§ DIRECTIONS
Having found the line that holds "Delayed and immediate", give that line and all lines after it again, word for word, through the end of the data below.

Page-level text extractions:
::::

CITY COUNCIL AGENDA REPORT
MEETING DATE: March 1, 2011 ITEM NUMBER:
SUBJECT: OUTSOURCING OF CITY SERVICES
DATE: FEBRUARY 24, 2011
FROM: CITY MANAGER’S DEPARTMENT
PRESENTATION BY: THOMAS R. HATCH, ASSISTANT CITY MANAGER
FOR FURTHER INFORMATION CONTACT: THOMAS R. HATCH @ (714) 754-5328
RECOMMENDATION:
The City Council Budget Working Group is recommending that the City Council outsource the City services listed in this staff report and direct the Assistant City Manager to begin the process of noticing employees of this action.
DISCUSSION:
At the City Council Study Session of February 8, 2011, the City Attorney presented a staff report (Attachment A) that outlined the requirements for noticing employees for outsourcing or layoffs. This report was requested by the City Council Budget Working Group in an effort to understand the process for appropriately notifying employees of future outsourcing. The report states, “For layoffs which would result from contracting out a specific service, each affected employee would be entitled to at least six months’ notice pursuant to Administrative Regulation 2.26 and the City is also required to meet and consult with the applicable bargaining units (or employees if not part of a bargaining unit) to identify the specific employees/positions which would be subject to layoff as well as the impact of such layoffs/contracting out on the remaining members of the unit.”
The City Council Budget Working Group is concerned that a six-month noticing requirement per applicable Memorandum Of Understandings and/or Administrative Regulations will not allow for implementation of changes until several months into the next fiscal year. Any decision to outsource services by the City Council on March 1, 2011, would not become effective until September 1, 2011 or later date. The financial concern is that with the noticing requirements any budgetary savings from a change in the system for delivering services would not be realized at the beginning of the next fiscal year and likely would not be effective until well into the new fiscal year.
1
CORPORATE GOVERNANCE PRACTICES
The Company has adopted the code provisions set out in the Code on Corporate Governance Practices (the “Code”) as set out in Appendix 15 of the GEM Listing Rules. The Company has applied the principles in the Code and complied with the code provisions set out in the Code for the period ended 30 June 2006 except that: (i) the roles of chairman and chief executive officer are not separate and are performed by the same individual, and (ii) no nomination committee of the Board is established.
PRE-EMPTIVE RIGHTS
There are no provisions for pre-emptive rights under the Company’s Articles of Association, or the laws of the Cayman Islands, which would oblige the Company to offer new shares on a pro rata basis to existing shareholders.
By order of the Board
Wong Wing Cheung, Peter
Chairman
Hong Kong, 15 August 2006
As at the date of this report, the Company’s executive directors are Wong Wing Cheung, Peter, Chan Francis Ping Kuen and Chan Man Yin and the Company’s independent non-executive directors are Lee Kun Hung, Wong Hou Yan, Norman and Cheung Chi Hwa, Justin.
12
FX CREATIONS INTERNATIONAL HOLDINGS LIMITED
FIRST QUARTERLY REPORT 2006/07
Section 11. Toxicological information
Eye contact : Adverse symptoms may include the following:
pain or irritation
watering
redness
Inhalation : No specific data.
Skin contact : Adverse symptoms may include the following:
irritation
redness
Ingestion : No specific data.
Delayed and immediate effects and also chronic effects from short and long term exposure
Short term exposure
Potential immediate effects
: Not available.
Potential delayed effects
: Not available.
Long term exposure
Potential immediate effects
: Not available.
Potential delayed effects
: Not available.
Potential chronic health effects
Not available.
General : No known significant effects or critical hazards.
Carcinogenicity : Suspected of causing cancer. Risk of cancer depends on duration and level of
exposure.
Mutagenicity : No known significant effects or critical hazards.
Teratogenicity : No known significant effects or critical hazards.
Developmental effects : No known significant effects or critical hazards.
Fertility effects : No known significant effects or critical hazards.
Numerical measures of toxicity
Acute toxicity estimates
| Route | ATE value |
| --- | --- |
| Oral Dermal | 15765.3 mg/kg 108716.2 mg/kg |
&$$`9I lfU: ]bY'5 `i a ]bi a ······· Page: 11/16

::::

§ EXERCISE RESPONSE
Delayed and immediate effects and also chronic effects from short and long term exposure
Short term exposure
Potential immediate effects
: Not available.
Potential delayed effects
: Not available.
Long term exposure
Potential immediate effects
: Not available.
Potential delayed effects
: Not available.
Potential chronic health effects
Not available.
General : No known significant effects or critical hazards.
Carcinogenicity : Suspected of causing cancer. Risk of cancer depends on duration and level of
exposure.
Mutagenicity : No known significant effects or critical hazards.
Teratogenicity : No known significant effects or critical hazards.
Developmental effects : No known significant effects or critical hazards.
Fertility effects : No known significant effects or critical hazards.
Numerical measures of toxicity
Acute toxicity estimates
| Route | ATE value |
| --- | --- |
| Oral Dermal | 15765.3 mg/kg 108716.2 mg/kg |
&$$`9I lfU: ]bY'5 `i a ]bi a ······· Page: 11/16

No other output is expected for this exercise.